Abschnitt 4 Handlungsfelder – Massnahme 20)
Hier müssen die Überlegungen zu einer verantwortlichen Freizeit- und Tourismusgestaltung einfliessen, insbesondere durch die gezielte Schaffung von attraktiven Naherholungsangeboten mit Anbindung an den öffentlichen Verkehr und breiteren Möglichkeiten für HPM.
Abschnitt 4 Handlungsfelder – Massnahme 23)
Wir begrüssen die Schaffung einer Stiftung für nachhaltige Entwicklung des Berggebietes und unterstreichen an dieser Stelle die Wichtigkeit der raschen Annahme und Umsetzung der Protokolle der Alpenkonvention, insbesondere auch für den Tourismus, die einen wichtigen Rahmen für eine zukunftsfähige Entwicklung der Berggebiete abstecken.
Abschnitt 4 Handlungsfelder – Massnahmen 29)/30)
Die im Kapitel Staureduktion vorgeschlagenen Massnahmen können wohl schwerlich als Strategie einer nachhaltigen Entwicklung durchgehen. Die Förderung von «sauberen» Fahrzeugen ist ohne langes Warten auf internationale Erlässe ein integraler Bestandteil jeglicher nachhaltigen Entwicklungsstrategie. Hingegen fehlen in der Strategie klar die Anreize und Lenkungsmassnahmen zur Vermeidung der nicht-nachhaltigen Mobilität – mit Querbezügen zur Siedlungspolitik, aber auch zur Freizeit- und Tourismusgestaltung.
Abschnitt 4 Handlungsfelder – Massnahme 42)
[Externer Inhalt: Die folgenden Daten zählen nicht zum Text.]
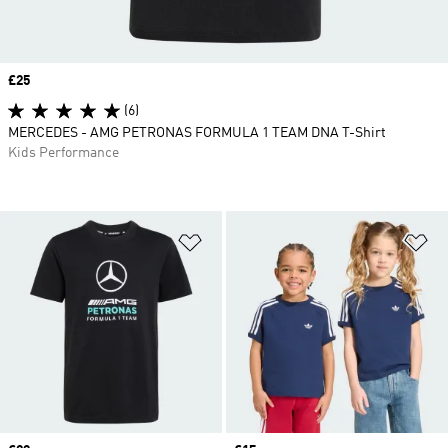
Price
£25
(6)
MERCEDES - AMG PETRONAS FORMULA 1 TEAM DNA T-Shirt
Kids Performance
Add to Wishlist
Ad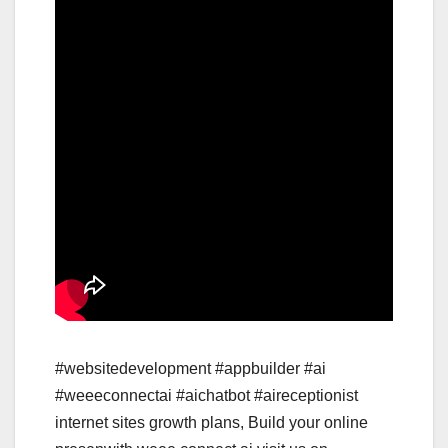
#websitedevelopment #appbuilder #ai
#weeeconnectai #aichatbot #aireceptionist
internet sites growth plans, Build your online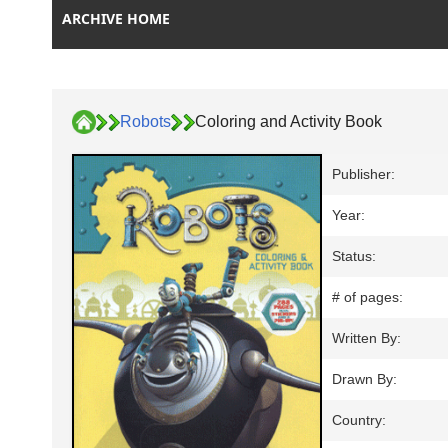
ARCHIVE HOME
Robots
Coloring and Activity Book
Publisher:
Year:
Status:
# of pages:
Written By:
Drawn By:
Country: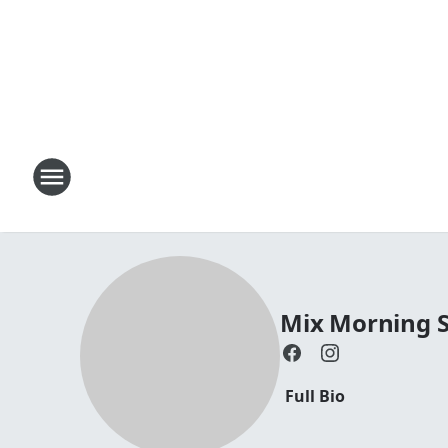
Mix Morning 
Full Bio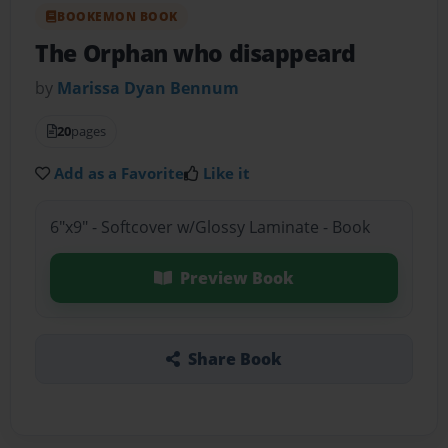
BOOKEMON BOOK
The Orphan who disappeard
by
Marissa Dyan Bennum
20
pages
Add as a Favorite
Like it
6"x9" - Softcover w/Glossy Laminate - Book
Preview Book
Share Book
Eine regelmässige Generationenbilanzierung kann sehr hilfreich sein, besonders wenn sie auch für «Normal-Sterbliche», lies technisch weniger in Fragen der Nachhaltigkeit versierte DurschnittsbürgerInnen einseh- und einsichtbar gemacht wird (Verweis auf das Postulat einer umfassenden Kommunikationsstrategie). Wichtig scheint aus unserer Warte, dass eine Bilanzierung hinsichtlich sozialer und Umweltgerechtigkeit zwischen Nord und Süd erfolgt. Eine Bilanzierung, die auch potenziellen Reisenden handfeste Hinweise über ihre eigenen Privilegien und die Notwendigkeit einer verantwortlichen Wahl ihrer Ferienreise und eines verantwortlichen Verhaltens unterwegs liefert.